- **Selected passage**:
— start —
Info: moe.org, shermantheater.com, 570.420.2808
With a two-guitar lineup, punchy tunes and three different singers, there has always been a classic-rock feel to moe.’s music. Now, with 20 years under its belt, it might be time to consider moe. itself a classic-rock band.
Growing from humble beginnings as a University of Buffalo bar band to a brief major-label deal with Sony to its current elder-statesman status on the jam-band scene, moe. is celebrating its 20th anniversary, which will include a return trip to the Sherman Theater in Stroudsburg Wednesday, Jan. 27.
That the band has its own record label, its own staff at home and on the road and tour buses instead of a cramped van has not made the job easier, necessarily. Just different, said guitarist/vocalist Al Schnier.
“I’d like to say that it’s easier, but I think the situation just changes, or the things you deal with, you know what I mean?” he said. “Life was much easier when we made no money and had nothing to lose. But the work for us was a lot harder then for us, personally, when we had to move all the gear and had to drive through the night through a snowstorm and then get drunk again.”
moe. is set to kick off the 20th anniversary with a two-night run at New York City’s Roseland Ballroom this weekend, with the first night slated as a benefit for World Hunger Year, aka WHY.
moe. and WHY announced this week that they would direct some of the proceeds of the Jan. 22 show to relief efforts in Haiti. While moe. often includes surprise guests during its shows, it has announced at least some of the sit-ins for that event: Allman Brothers Band drummer Butch Trucks, Marco Benevento, Jeff Austin of Yonder Mountain String Band and banjo pioneer Danny Barnes, known as a member of Bad Livers.
WHY was founded by Harry Chapin and has often partnered with musicians, including Yoko Ono. Schnier said moe. — which has a history of charitable efforts, including its 2005 tsunami relief show at the Roseland which featured Trey Anastasio, as well working for autism awareness and voter-registration group Headcount — plans some additional outreach in conjunction with WHY during its 2010 shows.
SNOE., THROE. AND MOE.
The winter tour will wind through all parts of the country, including Boston, Pittsburgh, San Francisco, Los Angeles, Chicago and Atlanta, before it culminates in the snoe.down, a three-day music and winter sports festival in the Vermont ski towns of Killington and Rutland. In April, moe. will host its inaugural tropical throe.down on a beach in the Dominican Republic, and in May it will perform at the 10th Summer Camp Music Festival, which the band co-founded and will this year include the Avett Brothers and Gov’t Mule, among others.
And you can expect another installment of the annual moe.down festival this Labor Day weekend in Turin, N.Y. moe.down has attracted up to 12,000 fans and, in addition to headlining sets by moe., has featured a widely diverse list of performers, including The Flaming Lips, Perry Farrell, The Violent Femmes, Cake, Matthew Sweet, Method Man and Redman.
With lengthy tours and festivals it not only performs at but also plans and organizes, there wasn’t much time left away from moe. for Schnier, fellow guitarist/vocalist Chuck Garvey, bassist/vocalist Rob Derhak, drummer Vinnie Amico and multi-instrumentalist Jim Loughlin. So the quintet took a hiatus following the 2008 moe.down before returning in January of last year.
— end —
- **Direction 1**: From the article on moe.'s 20th anniversary, list each band member it names and the role it gives each one.
- **Direction 2**: Pick up the article on moe.'s 20th anniversary after its last sentence and keep writing it.
The records after this text play no part in what is asked.

- **Extracted material**:
— start —
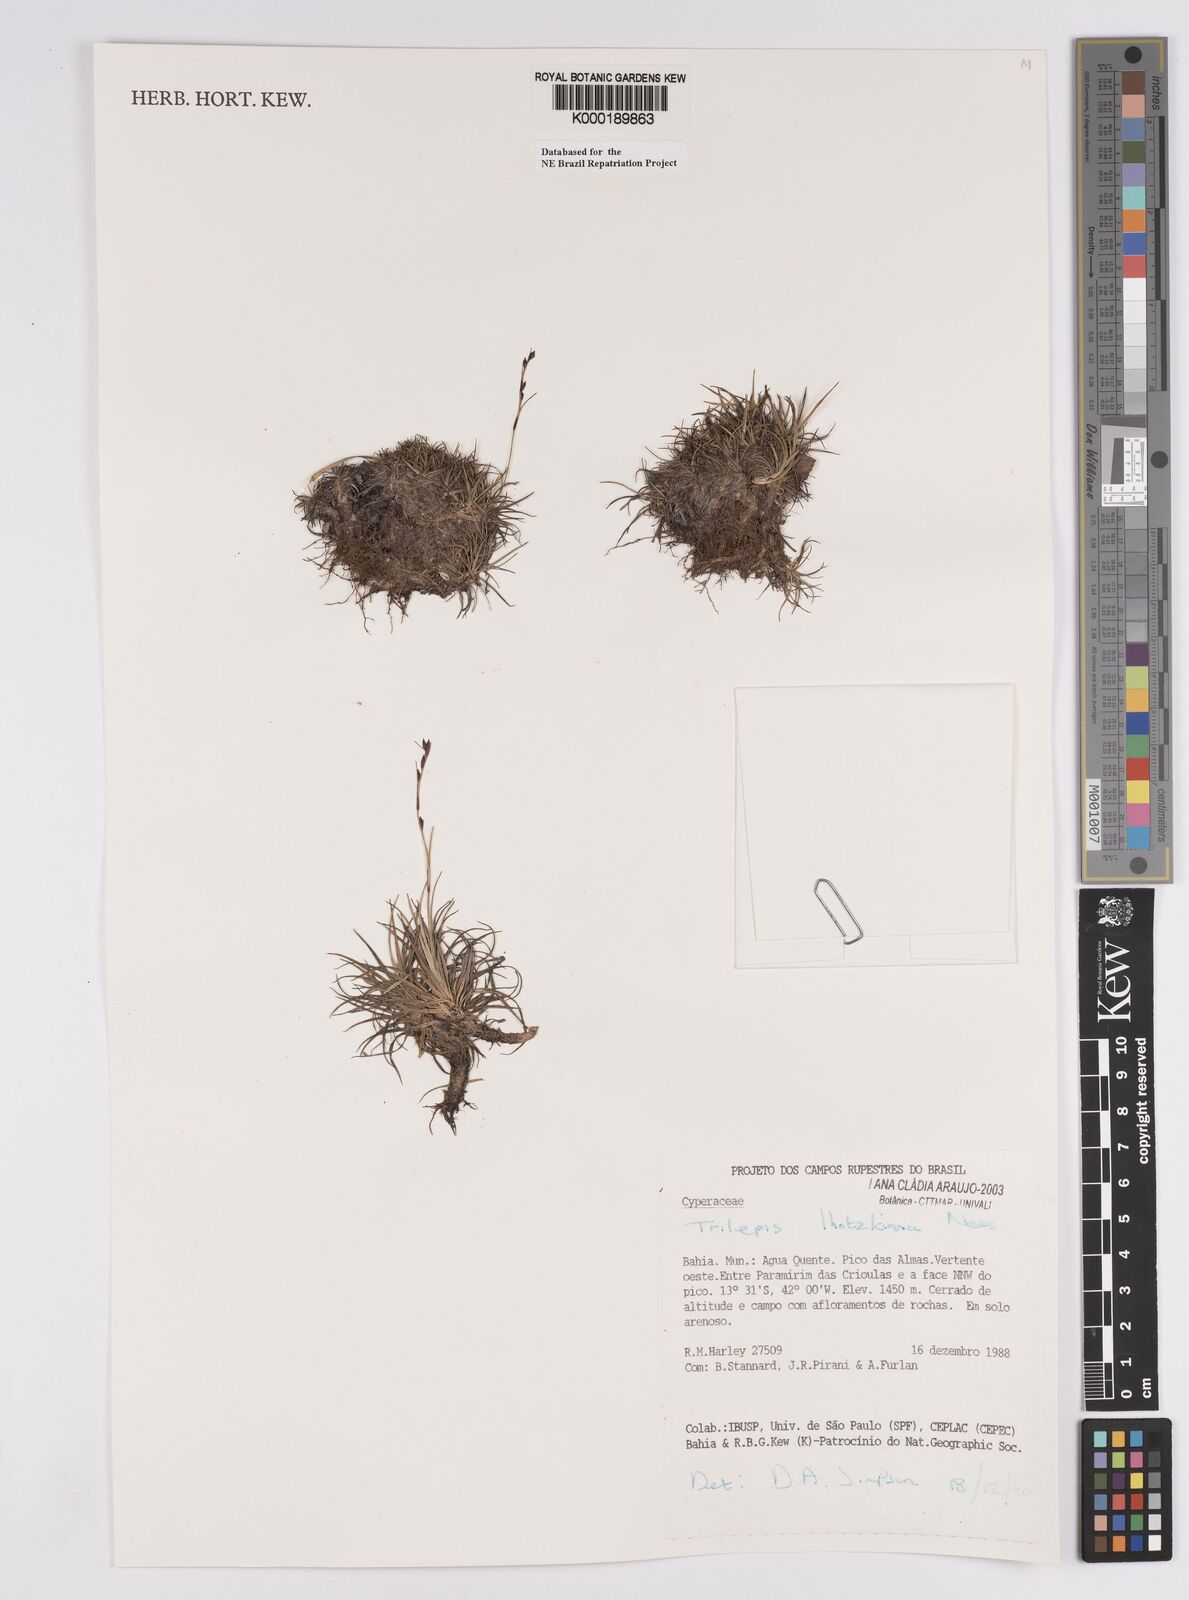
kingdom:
— end —
— start —
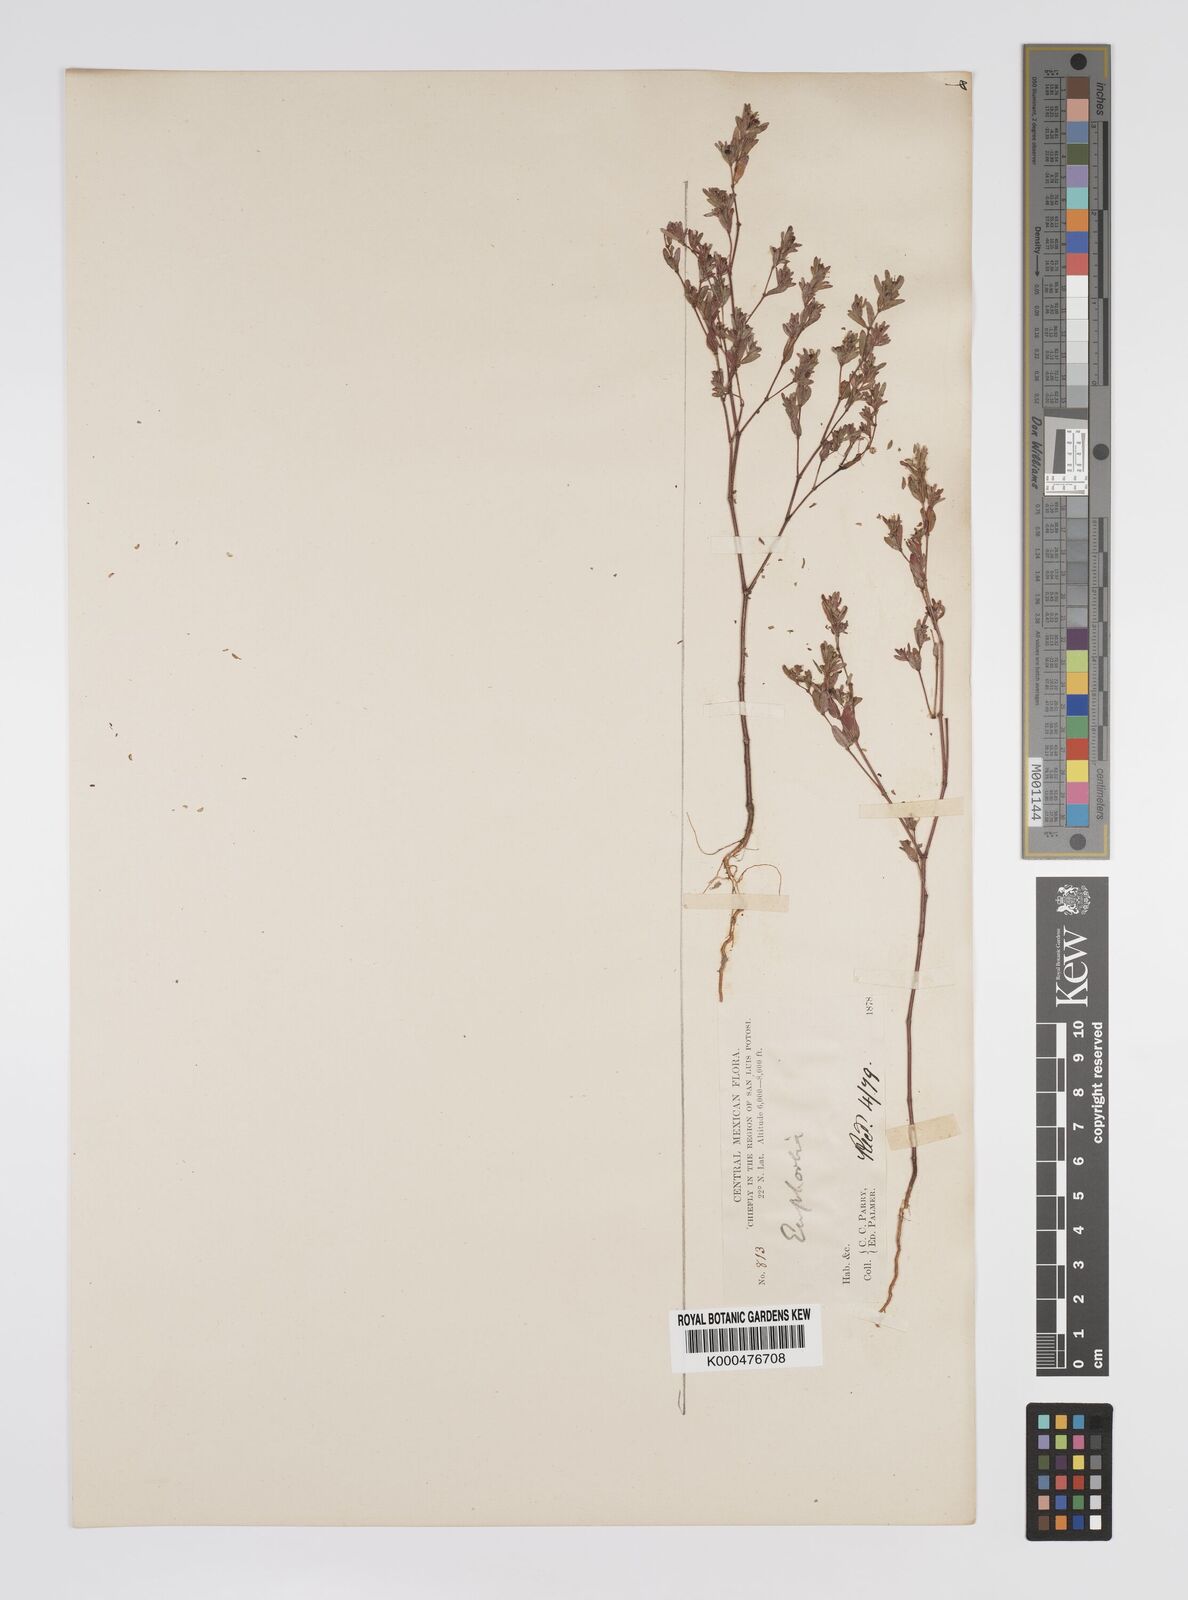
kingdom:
— end —
- **Result 1**:
Al Schnier, guitarist/vocalist
Chuck Garvey, guitarist/vocalist
Rob Derhak, bassist/vocalist
Vinnie Amico, drummer
Jim Loughlin, multi-instrumentalist

- **Result 2**:
“People might not realize that if we go on tour for even just three weeks and come home, the first two or three weeks that you spend at home is just catching up from things that you missed, whether it’s dealing with your mail or fixing stuff,” said Schnier. “We’re all homeowners and have families. … And we don’t have butlers or personal assistants. We’re not rich, and we don’t live in giant mansions. We’re pretty normal at the end of the day, so we have lives to maintain.”
When some bands announce a hiatus, it’s often a red flag on the way to an inevitable breakup. But Schnier said part of the goal for the hiatus always was to return to the road and the studio.
“There was no dissention in the ranks, no alcohol or drug problem,” he said. “We still liked moe., and we still liked each other.”
ANTHOLOGY OF MOE.
To mark its two decades as a band, moe. has also begun compiling an anthology for a release date later this year.
“We’re putting out a collection of our. …,” Schnier said, then paused, laughing, “ … our favorite songs, I guess. I hate to say our greatest hits, because we never really had a hit.”
The band feels it doesn’t have a definitive CD that represents all facets of its career and makes a good starting point for a new fan, so it decided on the anthology. The original intent was to pull from the archives, but moe. decided to re-record some of its material — it had no choice when it came to some of the songs Sony owns the rights to — or record longtime stage favorites that never got the studio treatment.
“One of the songs is ‘Seat Of My Pants,’ which has become a staple of our live shows,” Schnier shared. “I think we recorded a demo version for (2001 studio album) ‘Dither,’ but we never did anything with it. So we recorded a real version of the song, the whole full-length version of it.”
Fans can also count on a “completely different” version of “St. Augustine,” a song originally included on moe.’s 1996 Sony debut “No Doy,” Schnier said.
After releasing its early work on the band’s own Fatboy Records, moe. signed with Sony and released “No Doy” and 1998’s “Tin Cans and Car Tires.” When Sony dropped the band from its roster, moe. brought back Fatboy, releasing “Dither,” “Wormwood,” “The Conch,” 2008’s “Sticks and Stones” and a host of live albums.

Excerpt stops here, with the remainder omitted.